Reproduce the lines of the listing below verbatim, from its first line through the line that contains "al que se instalará en", with both ends included.

Start of Block

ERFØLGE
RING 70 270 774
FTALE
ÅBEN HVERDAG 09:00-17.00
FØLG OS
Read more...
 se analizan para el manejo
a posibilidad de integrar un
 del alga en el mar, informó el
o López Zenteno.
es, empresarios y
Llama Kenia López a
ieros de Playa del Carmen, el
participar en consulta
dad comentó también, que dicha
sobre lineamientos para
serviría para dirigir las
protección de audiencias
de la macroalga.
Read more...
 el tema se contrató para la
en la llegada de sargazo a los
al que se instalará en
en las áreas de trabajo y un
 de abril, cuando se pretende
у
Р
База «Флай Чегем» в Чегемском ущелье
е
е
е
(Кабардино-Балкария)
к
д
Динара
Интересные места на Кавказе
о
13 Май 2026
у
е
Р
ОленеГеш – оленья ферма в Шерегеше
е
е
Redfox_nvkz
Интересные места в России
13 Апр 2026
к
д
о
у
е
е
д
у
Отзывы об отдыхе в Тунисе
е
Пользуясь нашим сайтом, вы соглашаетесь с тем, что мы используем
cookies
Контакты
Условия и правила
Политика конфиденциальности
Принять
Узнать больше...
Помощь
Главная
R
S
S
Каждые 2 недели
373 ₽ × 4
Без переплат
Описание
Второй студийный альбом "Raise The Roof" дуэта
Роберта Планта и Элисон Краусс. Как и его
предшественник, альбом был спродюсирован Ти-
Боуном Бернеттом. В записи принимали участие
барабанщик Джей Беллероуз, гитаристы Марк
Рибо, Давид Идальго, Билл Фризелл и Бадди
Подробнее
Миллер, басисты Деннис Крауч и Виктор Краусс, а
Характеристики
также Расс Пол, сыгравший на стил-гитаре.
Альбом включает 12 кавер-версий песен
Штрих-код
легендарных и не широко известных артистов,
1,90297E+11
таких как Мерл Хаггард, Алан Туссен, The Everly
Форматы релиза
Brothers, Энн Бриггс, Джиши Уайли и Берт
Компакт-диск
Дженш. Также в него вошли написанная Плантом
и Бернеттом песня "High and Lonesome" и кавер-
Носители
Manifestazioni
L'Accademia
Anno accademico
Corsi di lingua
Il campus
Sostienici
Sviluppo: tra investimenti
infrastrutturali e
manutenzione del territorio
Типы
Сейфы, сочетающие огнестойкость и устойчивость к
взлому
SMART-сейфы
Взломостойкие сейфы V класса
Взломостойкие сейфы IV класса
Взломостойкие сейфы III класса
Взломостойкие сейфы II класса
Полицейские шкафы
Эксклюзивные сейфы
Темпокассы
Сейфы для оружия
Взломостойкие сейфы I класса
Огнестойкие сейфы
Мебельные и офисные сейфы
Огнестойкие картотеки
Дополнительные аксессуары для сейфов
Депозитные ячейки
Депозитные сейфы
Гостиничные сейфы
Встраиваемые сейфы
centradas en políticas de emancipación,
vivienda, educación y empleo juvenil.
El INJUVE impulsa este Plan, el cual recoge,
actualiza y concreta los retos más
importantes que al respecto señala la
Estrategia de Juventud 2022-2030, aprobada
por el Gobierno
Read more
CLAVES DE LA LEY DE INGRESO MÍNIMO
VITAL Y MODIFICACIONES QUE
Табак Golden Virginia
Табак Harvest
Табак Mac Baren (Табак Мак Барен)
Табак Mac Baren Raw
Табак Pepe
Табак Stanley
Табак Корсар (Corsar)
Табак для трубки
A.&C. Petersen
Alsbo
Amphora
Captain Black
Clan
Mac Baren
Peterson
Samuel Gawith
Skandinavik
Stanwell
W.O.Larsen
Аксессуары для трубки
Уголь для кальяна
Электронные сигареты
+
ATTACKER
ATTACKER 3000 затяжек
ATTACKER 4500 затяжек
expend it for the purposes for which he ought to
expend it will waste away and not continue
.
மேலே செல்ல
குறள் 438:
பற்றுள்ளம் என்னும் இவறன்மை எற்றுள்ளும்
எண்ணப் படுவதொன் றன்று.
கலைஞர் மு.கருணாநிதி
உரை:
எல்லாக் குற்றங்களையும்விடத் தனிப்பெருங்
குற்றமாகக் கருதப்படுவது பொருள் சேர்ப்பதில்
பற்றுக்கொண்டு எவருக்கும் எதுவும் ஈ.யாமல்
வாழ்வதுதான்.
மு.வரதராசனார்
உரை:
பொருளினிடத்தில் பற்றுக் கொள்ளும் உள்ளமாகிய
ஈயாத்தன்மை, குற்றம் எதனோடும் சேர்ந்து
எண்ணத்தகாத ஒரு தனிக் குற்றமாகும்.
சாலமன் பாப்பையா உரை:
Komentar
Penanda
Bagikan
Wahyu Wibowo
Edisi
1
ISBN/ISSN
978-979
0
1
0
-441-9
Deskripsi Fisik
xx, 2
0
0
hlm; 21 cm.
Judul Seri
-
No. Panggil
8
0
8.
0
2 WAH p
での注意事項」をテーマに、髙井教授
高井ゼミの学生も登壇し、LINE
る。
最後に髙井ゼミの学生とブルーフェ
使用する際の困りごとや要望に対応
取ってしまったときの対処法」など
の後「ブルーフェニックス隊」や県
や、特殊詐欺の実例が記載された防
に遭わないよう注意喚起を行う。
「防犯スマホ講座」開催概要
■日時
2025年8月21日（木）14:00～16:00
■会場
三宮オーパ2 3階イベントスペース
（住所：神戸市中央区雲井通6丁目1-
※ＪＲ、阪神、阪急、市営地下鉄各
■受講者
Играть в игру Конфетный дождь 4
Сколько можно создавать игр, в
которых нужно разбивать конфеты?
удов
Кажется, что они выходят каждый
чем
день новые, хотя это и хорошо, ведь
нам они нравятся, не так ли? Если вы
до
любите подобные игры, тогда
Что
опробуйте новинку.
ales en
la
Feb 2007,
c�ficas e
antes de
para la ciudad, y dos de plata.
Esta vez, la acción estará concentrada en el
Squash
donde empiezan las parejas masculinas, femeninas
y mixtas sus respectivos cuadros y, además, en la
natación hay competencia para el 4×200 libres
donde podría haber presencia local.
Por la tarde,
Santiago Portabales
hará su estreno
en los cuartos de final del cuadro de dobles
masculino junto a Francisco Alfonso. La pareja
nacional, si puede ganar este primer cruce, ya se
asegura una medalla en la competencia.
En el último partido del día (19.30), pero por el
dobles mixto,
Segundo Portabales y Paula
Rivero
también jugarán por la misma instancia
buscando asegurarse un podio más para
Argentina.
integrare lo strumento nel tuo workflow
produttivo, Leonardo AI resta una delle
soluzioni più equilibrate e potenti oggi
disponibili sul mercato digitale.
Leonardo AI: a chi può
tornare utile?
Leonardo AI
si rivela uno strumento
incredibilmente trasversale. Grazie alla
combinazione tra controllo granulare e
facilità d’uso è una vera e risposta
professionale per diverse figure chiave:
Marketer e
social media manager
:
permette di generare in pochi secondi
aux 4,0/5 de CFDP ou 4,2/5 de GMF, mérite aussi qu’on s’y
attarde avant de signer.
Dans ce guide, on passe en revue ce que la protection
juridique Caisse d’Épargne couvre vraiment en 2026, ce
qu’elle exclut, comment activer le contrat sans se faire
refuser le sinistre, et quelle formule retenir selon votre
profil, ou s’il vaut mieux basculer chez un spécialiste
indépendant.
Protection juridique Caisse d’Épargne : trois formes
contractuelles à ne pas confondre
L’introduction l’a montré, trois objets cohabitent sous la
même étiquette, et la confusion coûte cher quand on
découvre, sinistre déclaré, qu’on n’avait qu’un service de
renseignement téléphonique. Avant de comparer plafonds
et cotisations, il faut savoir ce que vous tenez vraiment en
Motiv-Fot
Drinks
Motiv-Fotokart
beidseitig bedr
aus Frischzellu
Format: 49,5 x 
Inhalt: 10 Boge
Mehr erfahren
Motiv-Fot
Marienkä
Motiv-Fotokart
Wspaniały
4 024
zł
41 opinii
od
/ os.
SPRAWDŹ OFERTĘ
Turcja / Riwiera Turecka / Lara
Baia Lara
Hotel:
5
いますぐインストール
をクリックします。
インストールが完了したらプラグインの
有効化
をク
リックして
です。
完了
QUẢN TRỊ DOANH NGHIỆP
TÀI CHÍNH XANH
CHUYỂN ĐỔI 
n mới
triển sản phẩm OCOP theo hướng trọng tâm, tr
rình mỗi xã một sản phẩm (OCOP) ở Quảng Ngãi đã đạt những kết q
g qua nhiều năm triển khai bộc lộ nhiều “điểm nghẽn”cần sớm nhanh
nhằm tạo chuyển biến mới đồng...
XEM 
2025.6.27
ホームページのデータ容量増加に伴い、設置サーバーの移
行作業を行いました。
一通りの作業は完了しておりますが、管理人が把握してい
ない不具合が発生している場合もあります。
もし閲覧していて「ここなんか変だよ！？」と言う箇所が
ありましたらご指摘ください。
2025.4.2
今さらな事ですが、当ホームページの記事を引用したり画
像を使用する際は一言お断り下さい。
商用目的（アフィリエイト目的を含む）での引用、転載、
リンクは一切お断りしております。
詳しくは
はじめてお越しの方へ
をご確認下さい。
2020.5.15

End of Block

**TASK ANSWER:**
ERFØLGE
RING 70 270 774
FTALE
ÅBEN HVERDAG 09:00-17.00
FØLG OS
Read more...
 se analizan para el manejo
a posibilidad de integrar un
 del alga en el mar, informó el
o López Zenteno.
es, empresarios y
Llama Kenia López a
ieros de Playa del Carmen, el
participar en consulta
dad comentó también, que dicha
sobre lineamientos para
serviría para dirigir las
protección de audiencias
de la macroalga.
Read more...
 el tema se contrató para la
en la llegada de sargazo a los
al que se instalará en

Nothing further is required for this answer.